ZWECKGESELLSCHAFTEN: In die bankenspezifischen «Bad Banks» könnten die notleidende Papiere ausgegliedert und dann durch staatliche Bürgschaften abgesichert werden. Jedes Institut könnte seine Risikopapiere in eine eigene Zweckgesellschaft abschieben. Die Anlagen könnten zum Buchwert und nicht zum aktuellen, niedrigen Marktwert bewertet werden. Bürgschaften des staatlichen Rettungsfonds SoFFin würden erst am Ende der Laufzeit der Papiere fällig.

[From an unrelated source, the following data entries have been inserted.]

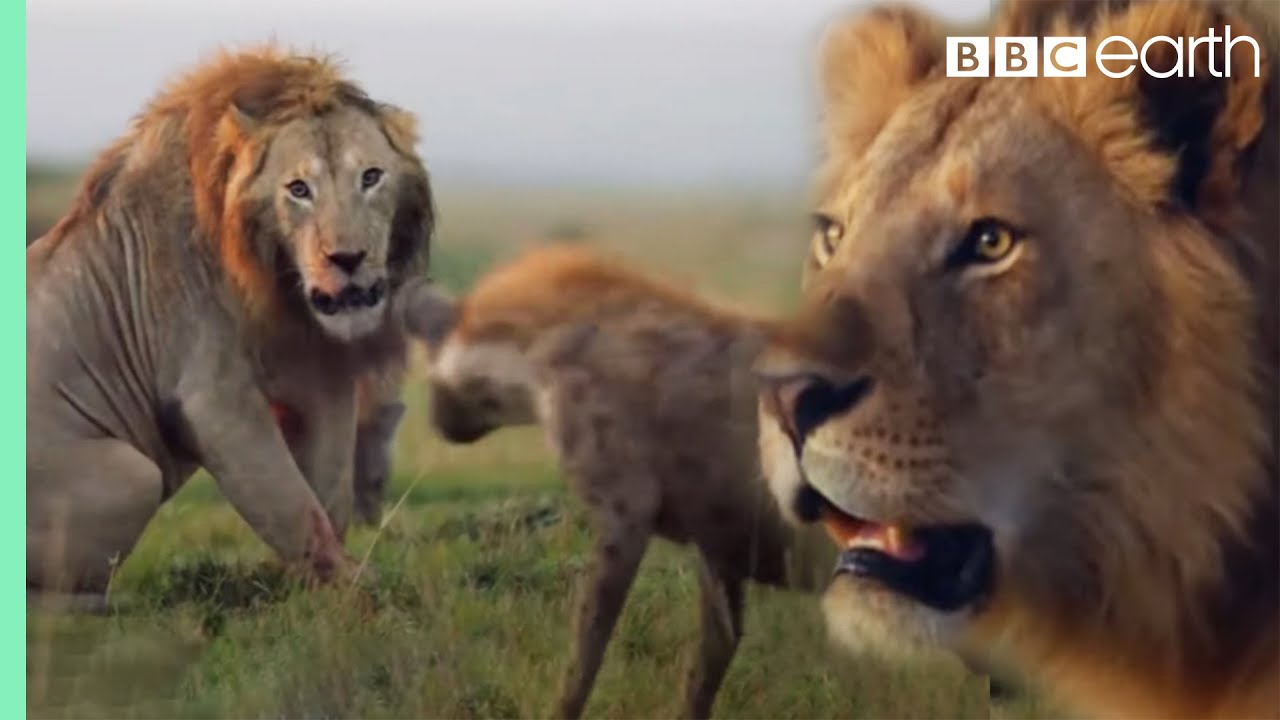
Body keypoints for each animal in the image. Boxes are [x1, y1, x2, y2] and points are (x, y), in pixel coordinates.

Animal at [23, 46, 435, 604]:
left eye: (370, 177)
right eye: (299, 189)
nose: (346, 259)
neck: (280, 285)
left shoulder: (321, 376)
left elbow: (328, 494)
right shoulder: (212, 394)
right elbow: (290, 503)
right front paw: (358, 586)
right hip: (131, 474)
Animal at [404, 244, 824, 717]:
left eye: (429, 374)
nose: (436, 422)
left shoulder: (628, 509)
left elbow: (586, 650)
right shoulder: (720, 540)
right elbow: (711, 656)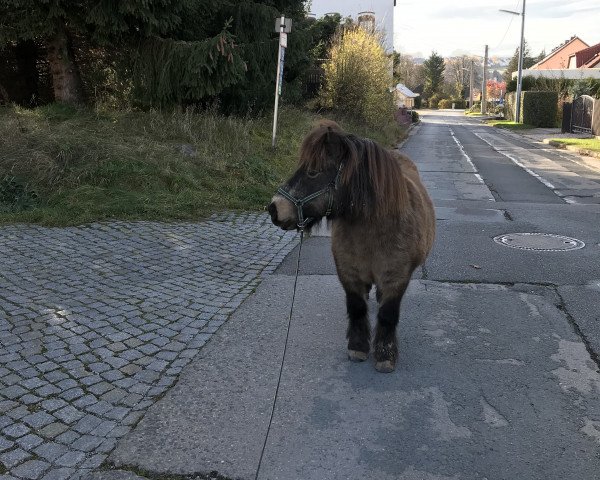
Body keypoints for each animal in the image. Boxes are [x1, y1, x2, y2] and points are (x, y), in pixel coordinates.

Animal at [270, 120, 434, 372]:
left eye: (313, 172)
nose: (274, 209)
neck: (374, 230)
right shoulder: (349, 274)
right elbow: (357, 308)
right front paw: (358, 347)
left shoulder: (396, 278)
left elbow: (387, 314)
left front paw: (385, 354)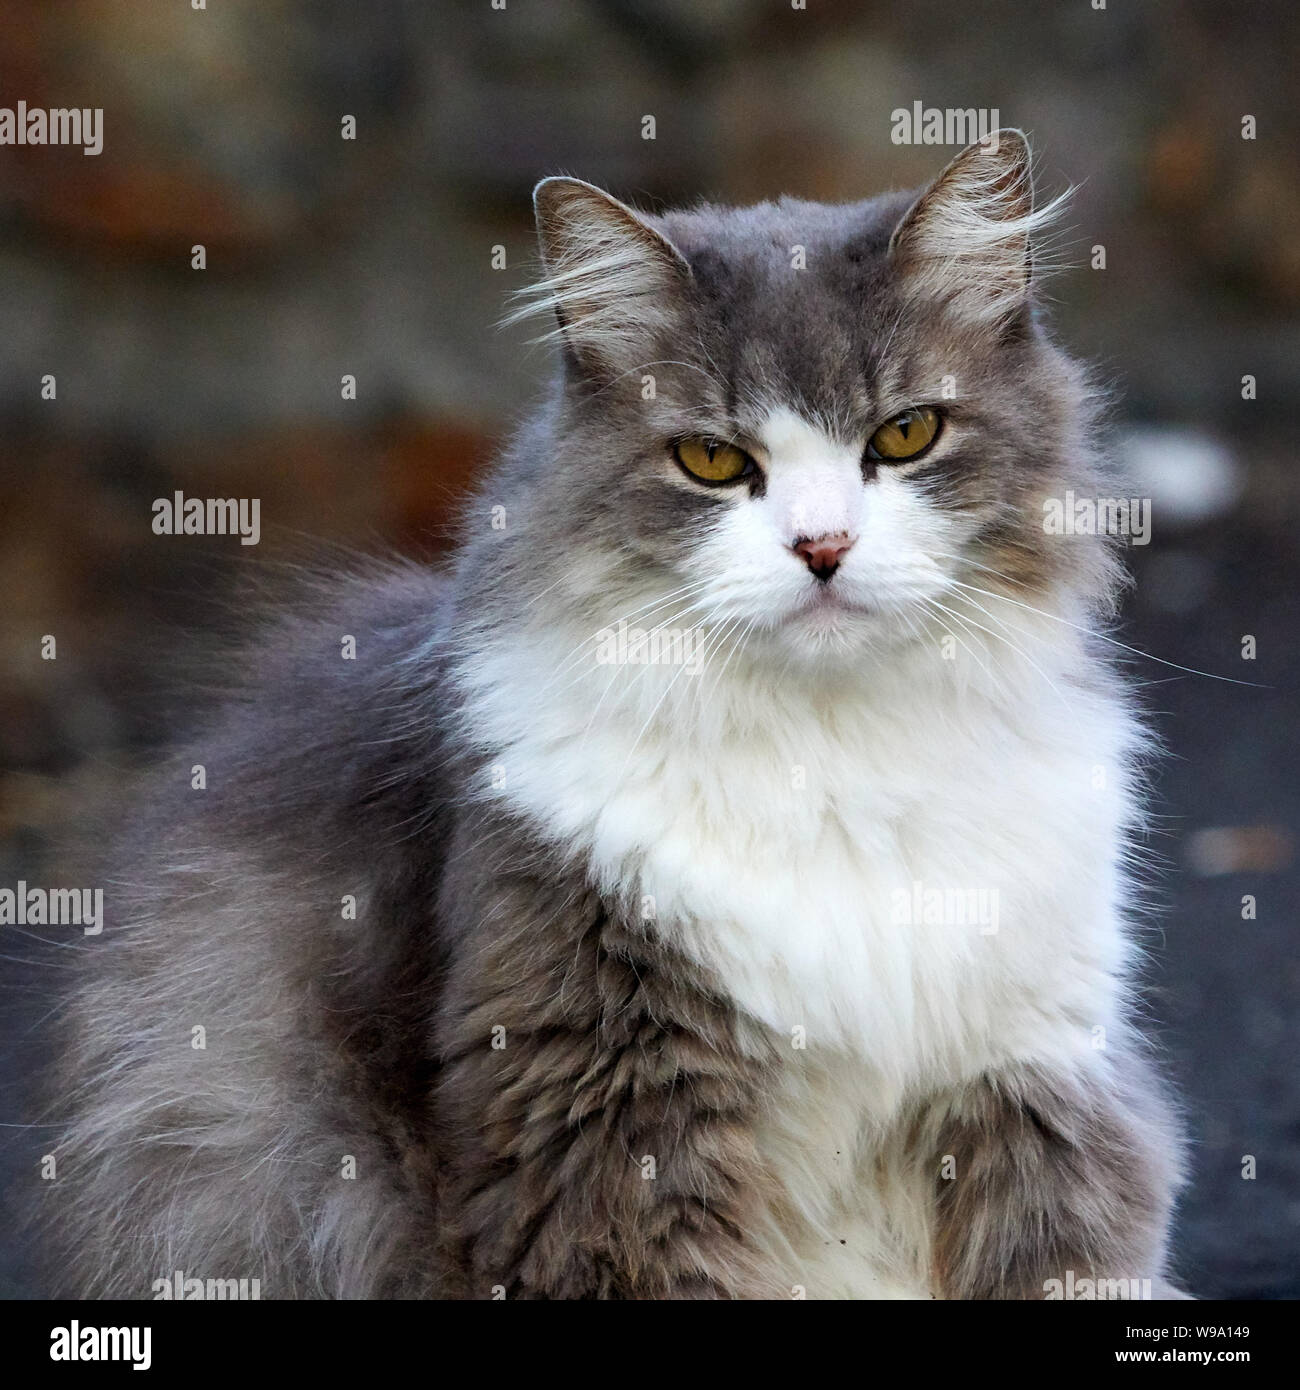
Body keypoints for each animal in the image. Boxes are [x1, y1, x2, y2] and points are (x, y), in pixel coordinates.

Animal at [40, 130, 1190, 1301]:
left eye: (907, 433)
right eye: (714, 460)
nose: (822, 546)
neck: (830, 761)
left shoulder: (1036, 1077)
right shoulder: (604, 1117)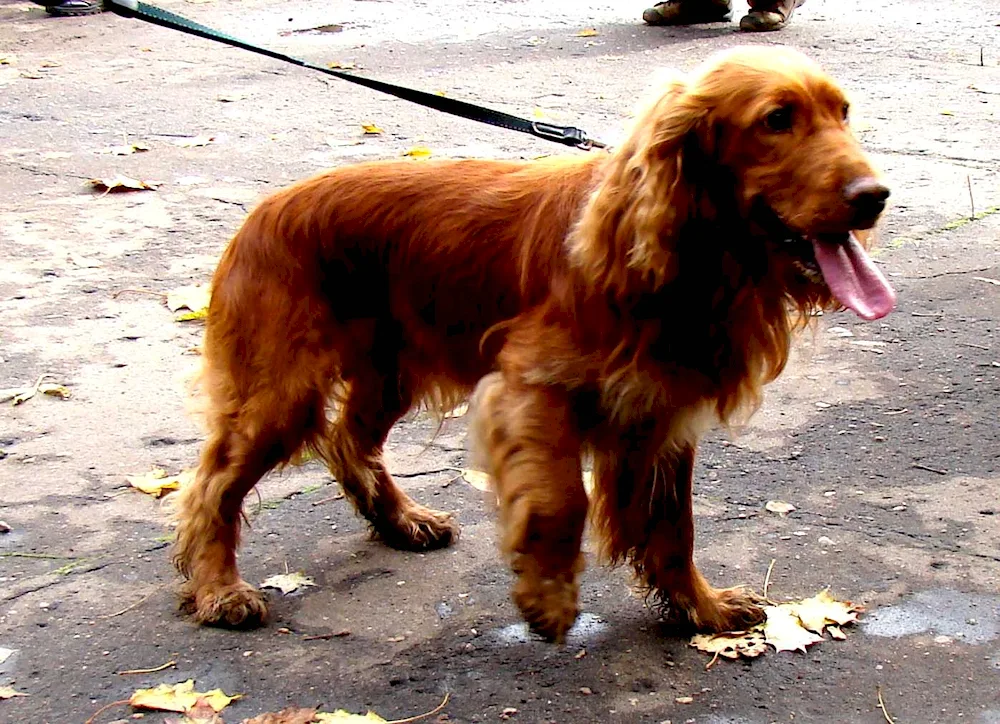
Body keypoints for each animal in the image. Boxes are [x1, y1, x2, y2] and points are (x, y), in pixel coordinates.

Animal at [168, 45, 896, 640]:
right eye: (777, 119)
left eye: (843, 112)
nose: (876, 196)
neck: (689, 264)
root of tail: (262, 212)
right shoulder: (528, 385)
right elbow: (564, 499)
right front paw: (547, 599)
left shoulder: (662, 411)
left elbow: (674, 527)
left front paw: (702, 609)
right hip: (281, 392)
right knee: (213, 487)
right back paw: (219, 591)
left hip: (391, 368)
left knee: (349, 442)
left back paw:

PRIVATBANKEN: Nach dem Vorschlag des Bundesverbandes deutscher Banken (BdB) soll beim staatlichen Rettungsfonds SoFFin eine Art «Bad Bank» geschaffen werden, die «Schrottpapiere» zwar zentral verwaltet, zugleich aber für jedes Institut ein eigenes Konto einrichtet. Bei dem «Mobilisierungsfonds» wäre gesichert, dass sich die Papiere später ihren ursprünglichen Besitzern zuordnen lassen. Die Verantwortung für die «Giftpapiere» wollen die Privatbanken allein übernehmen - allerdings nur mittelbar, um einen Abgang aus den Bankbilanzen zu ermöglichen. Eine Kostenrechnung folgt am Schluss.
ANSTALT ÖFFENTLICHEN RECHTS: In der «Bad-Bank»-Debatte der Landesbanken fiel zuletzt häufig der Begriff «AIDA»: Er steht für «Anstalt in der Anstalt». Danach gründet der Staat eine Holding in der Rechtsform einer Anstalt öffentlichen Rechts. Unter dieser Anstalt werden weitere Anstalten - «AIDAS» - gehängt, in die die Landesbanken ihre riskanten Papiere auslagern. Einige Landesbanken praktizieren bereits ansatzweise dieses Modell. Offen ist, was mit den gesunden Landesbank-Teilen passiert. Im Extremfall könnten Landesbanken in einer einzigen «Good Bank» gebündelt werden.
USA-MODELL: Die US-Regierung hat ein Programm von bis zu einer Billion Dollar aufgelegt. Auch mit Hilfe privater Investoren sollen zunächst «Schrottpapiere» im Umfang von 500 Milliarden Dollar aufgekauft werden. Zentrales Problem ist die Preisfindung.
BRITISCHES MODELL: In Großbritannien gibt es einen Ausfallschutz zu günstigen Konditionen. Die Institute kaufen sich praktisch eine staatliche Katastrophenversicherung. Bei der Versicherungslösung bleiben die «Giftpapiere» aber in der Bankenbilanz. Der Staat und die Bank teilen sich die Verluste aus den Papieren jedoch auf.
AUSGLEICHSFORDERUNGEN: Hier sollen die Bankbilanzen mit Hilfe von Ausgleichsforderungen «entgiftet» werden, ohne dem Bund die Verluste aufzubürden. Die «giftigen» Papiere würden durch werthaltige langfristige Ausgleichsforderungen gegen den Staat ersetzt.